- **What is required**:
All of the entries need to be repeated exactly. Leave nothing out.

━━━━━ Records for the exercise ━━━━━

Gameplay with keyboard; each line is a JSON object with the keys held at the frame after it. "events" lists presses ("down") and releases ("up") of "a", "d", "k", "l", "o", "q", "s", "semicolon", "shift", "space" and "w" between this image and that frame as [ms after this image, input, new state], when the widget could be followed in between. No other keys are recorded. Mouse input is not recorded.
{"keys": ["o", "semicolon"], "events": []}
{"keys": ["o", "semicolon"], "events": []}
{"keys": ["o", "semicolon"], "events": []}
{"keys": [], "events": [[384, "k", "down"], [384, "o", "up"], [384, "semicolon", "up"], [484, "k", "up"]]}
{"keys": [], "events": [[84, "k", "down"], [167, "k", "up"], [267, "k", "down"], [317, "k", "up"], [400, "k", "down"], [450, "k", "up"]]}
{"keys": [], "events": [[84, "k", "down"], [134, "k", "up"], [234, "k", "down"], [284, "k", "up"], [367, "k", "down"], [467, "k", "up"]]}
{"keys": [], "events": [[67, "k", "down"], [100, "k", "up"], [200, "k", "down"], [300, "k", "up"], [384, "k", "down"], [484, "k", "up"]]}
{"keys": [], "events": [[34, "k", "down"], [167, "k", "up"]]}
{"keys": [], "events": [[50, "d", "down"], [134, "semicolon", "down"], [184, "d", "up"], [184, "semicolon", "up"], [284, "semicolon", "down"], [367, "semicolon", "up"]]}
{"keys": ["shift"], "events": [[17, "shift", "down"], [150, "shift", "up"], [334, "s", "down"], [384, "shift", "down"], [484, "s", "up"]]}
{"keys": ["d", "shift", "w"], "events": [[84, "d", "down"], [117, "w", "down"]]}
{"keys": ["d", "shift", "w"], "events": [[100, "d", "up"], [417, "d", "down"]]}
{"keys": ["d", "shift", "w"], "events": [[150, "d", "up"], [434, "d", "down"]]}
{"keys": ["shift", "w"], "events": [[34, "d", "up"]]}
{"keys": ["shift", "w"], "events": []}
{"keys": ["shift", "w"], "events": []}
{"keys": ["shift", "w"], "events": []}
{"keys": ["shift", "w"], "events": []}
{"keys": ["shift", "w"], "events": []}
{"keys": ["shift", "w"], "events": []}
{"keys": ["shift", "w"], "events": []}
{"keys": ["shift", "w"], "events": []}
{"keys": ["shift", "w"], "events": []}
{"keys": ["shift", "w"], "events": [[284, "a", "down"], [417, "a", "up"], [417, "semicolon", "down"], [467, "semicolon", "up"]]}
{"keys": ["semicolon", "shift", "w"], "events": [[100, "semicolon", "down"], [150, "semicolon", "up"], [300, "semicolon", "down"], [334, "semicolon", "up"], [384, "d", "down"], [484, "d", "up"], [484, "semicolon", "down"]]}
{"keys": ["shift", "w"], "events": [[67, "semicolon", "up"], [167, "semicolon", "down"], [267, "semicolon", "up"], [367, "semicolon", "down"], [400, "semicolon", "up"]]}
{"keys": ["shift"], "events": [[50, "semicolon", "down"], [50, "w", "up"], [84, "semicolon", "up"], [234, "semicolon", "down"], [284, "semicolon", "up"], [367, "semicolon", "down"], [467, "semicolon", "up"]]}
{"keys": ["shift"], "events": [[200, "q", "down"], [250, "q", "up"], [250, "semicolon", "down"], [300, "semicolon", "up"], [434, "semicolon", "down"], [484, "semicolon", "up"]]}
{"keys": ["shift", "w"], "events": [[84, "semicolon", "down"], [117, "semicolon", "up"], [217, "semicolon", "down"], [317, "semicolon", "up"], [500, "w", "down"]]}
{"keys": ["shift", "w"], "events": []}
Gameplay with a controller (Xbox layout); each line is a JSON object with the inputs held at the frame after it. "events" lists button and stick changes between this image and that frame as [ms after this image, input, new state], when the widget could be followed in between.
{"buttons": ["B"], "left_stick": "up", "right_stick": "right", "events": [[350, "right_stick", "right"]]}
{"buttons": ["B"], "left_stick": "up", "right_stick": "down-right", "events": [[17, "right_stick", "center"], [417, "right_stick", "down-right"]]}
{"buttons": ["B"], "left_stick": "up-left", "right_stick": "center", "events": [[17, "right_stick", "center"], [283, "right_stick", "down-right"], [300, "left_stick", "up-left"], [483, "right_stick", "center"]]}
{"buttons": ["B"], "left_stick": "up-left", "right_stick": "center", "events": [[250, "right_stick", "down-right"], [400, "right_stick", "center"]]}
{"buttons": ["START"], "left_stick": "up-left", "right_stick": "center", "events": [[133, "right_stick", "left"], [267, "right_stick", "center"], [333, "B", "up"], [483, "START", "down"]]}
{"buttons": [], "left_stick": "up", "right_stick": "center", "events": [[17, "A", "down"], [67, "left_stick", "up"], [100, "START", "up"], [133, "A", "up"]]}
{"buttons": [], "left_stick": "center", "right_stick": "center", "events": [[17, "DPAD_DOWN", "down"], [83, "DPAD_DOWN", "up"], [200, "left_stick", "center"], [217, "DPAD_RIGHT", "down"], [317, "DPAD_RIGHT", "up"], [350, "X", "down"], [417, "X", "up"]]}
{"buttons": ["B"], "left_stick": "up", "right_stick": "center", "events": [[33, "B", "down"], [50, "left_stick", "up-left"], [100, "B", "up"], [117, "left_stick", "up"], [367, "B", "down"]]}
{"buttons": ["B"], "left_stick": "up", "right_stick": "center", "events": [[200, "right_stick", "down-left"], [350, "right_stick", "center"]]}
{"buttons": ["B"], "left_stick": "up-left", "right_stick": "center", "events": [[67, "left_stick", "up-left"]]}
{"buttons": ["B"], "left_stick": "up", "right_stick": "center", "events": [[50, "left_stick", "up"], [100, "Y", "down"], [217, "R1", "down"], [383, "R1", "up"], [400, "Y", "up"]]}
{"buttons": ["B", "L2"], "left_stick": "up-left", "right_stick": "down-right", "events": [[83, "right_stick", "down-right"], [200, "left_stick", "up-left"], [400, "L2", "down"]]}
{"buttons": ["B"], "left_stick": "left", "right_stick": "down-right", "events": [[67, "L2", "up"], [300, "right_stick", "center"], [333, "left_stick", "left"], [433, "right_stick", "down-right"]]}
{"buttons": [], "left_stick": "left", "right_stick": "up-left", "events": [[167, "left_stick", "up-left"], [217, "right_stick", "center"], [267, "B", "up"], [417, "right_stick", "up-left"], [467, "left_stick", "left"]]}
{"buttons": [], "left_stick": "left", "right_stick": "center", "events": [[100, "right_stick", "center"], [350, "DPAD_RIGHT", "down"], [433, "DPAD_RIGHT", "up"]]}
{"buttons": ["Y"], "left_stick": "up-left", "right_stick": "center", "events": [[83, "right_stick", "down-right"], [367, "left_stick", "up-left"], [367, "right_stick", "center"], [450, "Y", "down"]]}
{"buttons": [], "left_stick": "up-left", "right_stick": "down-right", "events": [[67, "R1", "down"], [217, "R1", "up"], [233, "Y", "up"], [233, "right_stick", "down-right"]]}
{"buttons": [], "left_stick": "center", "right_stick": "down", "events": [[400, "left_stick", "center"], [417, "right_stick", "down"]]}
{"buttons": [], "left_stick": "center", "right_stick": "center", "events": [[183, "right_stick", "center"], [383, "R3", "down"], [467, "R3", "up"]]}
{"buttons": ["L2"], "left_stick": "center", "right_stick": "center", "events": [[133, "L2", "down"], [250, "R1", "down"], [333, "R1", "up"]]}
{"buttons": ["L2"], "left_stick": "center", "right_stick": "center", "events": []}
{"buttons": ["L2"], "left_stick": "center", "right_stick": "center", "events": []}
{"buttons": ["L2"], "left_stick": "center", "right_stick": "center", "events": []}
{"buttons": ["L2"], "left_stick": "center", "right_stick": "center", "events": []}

━━━━━

- **Completed exercise**:
Gameplay with keyboard; each line is a JSON object with the keys held at the frame after it. "events" lists presses ("down") and releases ("up") of "a", "d", "k", "l", "o", "q", "s", "semicolon", "shift", "space" and "w" between this image and that frame as [ms after this image, input, new state], when the widget could be followed in between. No other keys are recorded. Mouse input is not recorded.
{"keys": ["o", "semicolon"], "events": []}
{"keys": ["o", "semicolon"], "events": []}
{"keys": ["o", "semicolon"], "events": []}
{"keys": [], "events": [[384, "k", "down"], [384, "o", "up"], [384, "semicolon", "up"], [484, "k", "up"]]}
{"keys": [], "events": [[84, "k", "down"], [167, "k", "up"], [267, "k", "down"], [317, "k", "up"], [400, "k", "down"], [450, "k", "up"]]}
{"keys": [], "events": [[84, "k", "down"], [134, "k", "up"], [234, "k", "down"], [284, "k", "up"], [367, "k", "down"], [467, "k", "up"]]}
{"keys": [], "events": [[67, "k", "down"], [100, "k", "up"], [200, "k", "down"], [300, "k", "up"], [384, "k", "down"], [484, "k", "up"]]}
{"keys": [], "events": [[34, "k", "down"], [167, "k", "up"]]}
{"keys": [], "events": [[50, "d", "down"], [134, "semicolon", "down"], [184, "d", "up"], [184, "semicolon", "up"], [284, "semicolon", "down"], [367, "semicolon", "up"]]}
{"keys": ["shift"], "events": [[17, "shift", "down"], [150, "shift", "up"], [334, "s", "down"], [384, "shift", "down"], [484, "s", "up"]]}
{"keys": ["d", "shift", "w"], "events": [[84, "d", "down"], [117, "w", "down"]]}
{"keys": ["d", "shift", "w"], "events": [[100, "d", "up"], [417, "d", "down"]]}
{"keys": ["d", "shift", "w"], "events": [[150, "d", "up"], [434, "d", "down"]]}
{"keys": ["shift", "w"], "events": [[34, "d", "up"]]}
{"keys": ["shift", "w"], "events": []}
{"keys": ["shift", "w"], "events": []}
{"keys": ["shift", "w"], "events": []}
{"keys": ["shift", "w"], "events": []}
{"keys": ["shift", "w"], "events": []}
{"keys": ["shift", "w"], "events": []}
{"keys": ["shift", "w"], "events": []}
{"keys": ["shift", "w"], "events": []}
{"keys": ["shift", "w"], "events": []}
{"keys": ["shift", "w"], "events": [[284, "a", "down"], [417, "a", "up"], [417, "semicolon", "down"], [467, "semicolon", "up"]]}
{"keys": ["semicolon", "shift", "w"], "events": [[100, "semicolon", "down"], [150, "semicolon", "up"], [300, "semicolon", "down"], [334, "semicolon", "up"], [384, "d", "down"], [484, "d", "up"], [484, "semicolon", "down"]]}
{"keys": ["shift", "w"], "events": [[67, "semicolon", "up"], [167, "semicolon", "down"], [267, "semicolon", "up"], [367, "semicolon", "down"], [400, "semicolon", "up"]]}
{"keys": ["shift"], "events": [[50, "semicolon", "down"], [50, "w", "up"], [84, "semicolon", "up"], [234, "semicolon", "down"], [284, "semicolon", "up"], [367, "semicolon", "down"], [467, "semicolon", "up"]]}
{"keys": ["shift"], "events": [[200, "q", "down"], [250, "q", "up"], [250, "semicolon", "down"], [300, "semicolon", "up"], [434, "semicolon", "down"], [484, "semicolon", "up"]]}
{"keys": ["shift", "w"], "events": [[84, "semicolon", "down"], [117, "semicolon", "up"], [217, "semicolon", "down"], [317, "semicolon", "up"], [500, "w", "down"]]}
{"keys": ["shift", "w"], "events": []}
Gameplay with a controller (Xbox layout); each line is a JSON object with the inputs held at the frame after it. "events" lists button and stick changes between this image and that frame as [ms after this image, input, new state], when the widget could be followed in between.
{"buttons": ["B"], "left_stick": "up", "right_stick": "right", "events": [[350, "right_stick", "right"]]}
{"buttons": ["B"], "left_stick": "up", "right_stick": "down-right", "events": [[17, "right_stick", "center"], [417, "right_stick", "down-right"]]}
{"buttons": ["B"], "left_stick": "up-left", "right_stick": "center", "events": [[17, "right_stick", "center"], [283, "right_stick", "down-right"], [300, "left_stick", "up-left"], [483, "right_stick", "center"]]}
{"buttons": ["B"], "left_stick": "up-left", "right_stick": "center", "events": [[250, "right_stick", "down-right"], [400, "right_stick", "center"]]}
{"buttons": ["START"], "left_stick": "up-left", "right_stick": "center", "events": [[133, "right_stick", "left"], [267, "right_stick", "center"], [333, "B", "up"], [483, "START", "down"]]}
{"buttons": [], "left_stick": "up", "right_stick": "center", "events": [[17, "A", "down"], [67, "left_stick", "up"], [100, "START", "up"], [133, "A", "up"]]}
{"buttons": [], "left_stick": "center", "right_stick": "center", "events": [[17, "DPAD_DOWN", "down"], [83, "DPAD_DOWN", "up"], [200, "left_stick", "center"], [217, "DPAD_RIGHT", "down"], [317, "DPAD_RIGHT", "up"], [350, "X", "down"], [417, "X", "up"]]}
{"buttons": ["B"], "left_stick": "up", "right_stick": "center", "events": [[33, "B", "down"], [50, "left_stick", "up-left"], [100, "B", "up"], [117, "left_stick", "up"], [367, "B", "down"]]}
{"buttons": ["B"], "left_stick": "up", "right_stick": "center", "events": [[200, "right_stick", "down-left"], [350, "right_stick", "center"]]}
{"buttons": ["B"], "left_stick": "up-left", "right_stick": "center", "events": [[67, "left_stick", "up-left"]]}
{"buttons": ["B"], "left_stick": "up", "right_stick": "center", "events": [[50, "left_stick", "up"], [100, "Y", "down"], [217, "R1", "down"], [383, "R1", "up"], [400, "Y", "up"]]}
{"buttons": ["B", "L2"], "left_stick": "up-left", "right_stick": "down-right", "events": [[83, "right_stick", "down-right"], [200, "left_stick", "up-left"], [400, "L2", "down"]]}
{"buttons": ["B"], "left_stick": "left", "right_stick": "down-right", "events": [[67, "L2", "up"], [300, "right_stick", "center"], [333, "left_stick", "left"], [433, "right_stick", "down-right"]]}
{"buttons": [], "left_stick": "left", "right_stick": "up-left", "events": [[167, "left_stick", "up-left"], [217, "right_stick", "center"], [267, "B", "up"], [417, "right_stick", "up-left"], [467, "left_stick", "left"]]}
{"buttons": [], "left_stick": "left", "right_stick": "center", "events": [[100, "right_stick", "center"], [350, "DPAD_RIGHT", "down"], [433, "DPAD_RIGHT", "up"]]}
{"buttons": ["Y"], "left_stick": "up-left", "right_stick": "center", "events": [[83, "right_stick", "down-right"], [367, "left_stick", "up-left"], [367, "right_stick", "center"], [450, "Y", "down"]]}
{"buttons": [], "left_stick": "up-left", "right_stick": "down-right", "events": [[67, "R1", "down"], [217, "R1", "up"], [233, "Y", "up"], [233, "right_stick", "down-right"]]}
{"buttons": [], "left_stick": "center", "right_stick": "down", "events": [[400, "left_stick", "center"], [417, "right_stick", "down"]]}
{"buttons": [], "left_stick": "center", "right_stick": "center", "events": [[183, "right_stick", "center"], [383, "R3", "down"], [467, "R3", "up"]]}
{"buttons": ["L2"], "left_stick": "center", "right_stick": "center", "events": [[133, "L2", "down"], [250, "R1", "down"], [333, "R1", "up"]]}
{"buttons": ["L2"], "left_stick": "center", "right_stick": "center", "events": []}
{"buttons": ["L2"], "left_stick": "center", "right_stick": "center", "events": []}
{"buttons": ["L2"], "left_stick": "center", "right_stick": "center", "events": []}
{"buttons": ["L2"], "left_stick": "center", "right_stick": "center", "events": []}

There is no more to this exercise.